As Smilax rotundifolia, or the large round leaf Bramble would be to our notion the handsomest and most desirable of all our native species for cultivation, we will call particular attention to its-many good qualities, with the hope that it may stimulate a desire on the part of those wanting plants of actual merit for ornamental purposes, to make a trial of this native vine; for the effort certainly will repay all cost and trouble. As seen in its uncultivated condition, we find this species growing in moist, rich ground, usually in a thicket of underbrush, where its long and flexible stem often reaches the length of thirty feet; not usually, however, growing more than ten or fifteen feet high, but creeping from branch to branch, holding fast to each one by its wire-like tendrils thrown out from the base of each leaf-stem. While the whole upper portion of the stem is thickly covered with large round-ovate or heart-shaped leaves. Sometimes it prefers a location in a neglected fence corner, when it trails along the fence, occasionally grasping a stray weed or shrub for additional support;: and rarely it is seen climbing to the height of twenty or twenty-five feet from limb to limb on a thorn-apple bush or something of similar habit, where its glossy foliage makes it an object of great beauty after the tree has dropped all its leaves and fruit.

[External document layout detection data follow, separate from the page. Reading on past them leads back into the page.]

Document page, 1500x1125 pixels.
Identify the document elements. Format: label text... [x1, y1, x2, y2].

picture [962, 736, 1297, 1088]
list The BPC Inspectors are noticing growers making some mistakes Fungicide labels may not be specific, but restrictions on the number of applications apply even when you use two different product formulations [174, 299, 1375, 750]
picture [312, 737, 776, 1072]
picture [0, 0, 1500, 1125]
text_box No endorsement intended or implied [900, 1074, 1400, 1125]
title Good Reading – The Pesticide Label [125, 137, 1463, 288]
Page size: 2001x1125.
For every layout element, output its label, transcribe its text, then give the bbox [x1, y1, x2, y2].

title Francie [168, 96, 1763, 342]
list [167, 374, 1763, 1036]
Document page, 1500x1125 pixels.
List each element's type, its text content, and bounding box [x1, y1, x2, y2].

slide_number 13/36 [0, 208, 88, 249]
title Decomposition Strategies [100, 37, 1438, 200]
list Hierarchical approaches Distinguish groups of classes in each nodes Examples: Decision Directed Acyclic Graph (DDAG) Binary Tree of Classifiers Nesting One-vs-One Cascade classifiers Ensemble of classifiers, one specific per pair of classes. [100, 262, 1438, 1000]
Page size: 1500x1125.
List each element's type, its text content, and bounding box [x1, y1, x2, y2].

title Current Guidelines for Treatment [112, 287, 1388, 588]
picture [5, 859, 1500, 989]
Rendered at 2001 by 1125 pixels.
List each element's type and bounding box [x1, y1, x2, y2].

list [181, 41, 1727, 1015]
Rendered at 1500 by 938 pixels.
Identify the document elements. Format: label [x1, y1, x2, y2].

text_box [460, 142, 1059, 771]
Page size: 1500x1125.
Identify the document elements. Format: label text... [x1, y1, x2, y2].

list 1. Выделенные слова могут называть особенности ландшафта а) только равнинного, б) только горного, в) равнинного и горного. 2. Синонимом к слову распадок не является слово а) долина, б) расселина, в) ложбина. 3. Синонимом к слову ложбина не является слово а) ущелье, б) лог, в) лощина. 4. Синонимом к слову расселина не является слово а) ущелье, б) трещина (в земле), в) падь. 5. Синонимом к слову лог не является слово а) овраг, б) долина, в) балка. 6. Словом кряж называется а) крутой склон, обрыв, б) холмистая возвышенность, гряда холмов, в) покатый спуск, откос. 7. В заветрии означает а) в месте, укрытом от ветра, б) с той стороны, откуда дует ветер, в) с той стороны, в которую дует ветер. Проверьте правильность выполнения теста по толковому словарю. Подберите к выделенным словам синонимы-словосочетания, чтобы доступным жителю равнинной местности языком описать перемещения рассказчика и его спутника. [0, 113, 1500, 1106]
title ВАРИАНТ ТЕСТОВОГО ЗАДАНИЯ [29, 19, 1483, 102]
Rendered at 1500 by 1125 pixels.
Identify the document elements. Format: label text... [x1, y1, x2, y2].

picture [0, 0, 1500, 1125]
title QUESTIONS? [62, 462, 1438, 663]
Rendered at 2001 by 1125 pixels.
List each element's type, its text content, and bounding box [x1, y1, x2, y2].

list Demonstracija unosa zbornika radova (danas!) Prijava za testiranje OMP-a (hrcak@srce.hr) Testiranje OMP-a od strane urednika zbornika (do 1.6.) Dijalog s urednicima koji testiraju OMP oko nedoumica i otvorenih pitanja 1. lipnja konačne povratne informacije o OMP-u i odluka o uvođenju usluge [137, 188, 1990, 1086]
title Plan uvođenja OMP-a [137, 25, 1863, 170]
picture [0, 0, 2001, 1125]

Now, if we only follow nature's instruction and plant in deep rich soil and grow them to cover a fence, frame, or even on a low-growing tree, and to make up for their natural lack of branches, plant a number of specimens near together, we have from our own fields what we cannot procure from the nurseryman, i. e., an evergreen vine, hardy, and most certainly adapted to our climate. One serious objection to its popularity with many will be its inconspicuous greenish flowers, but its bunches of bluish black fruit in autumn will more than compensate for the loss of flowers in spring when all nature seems to be alive with flowers.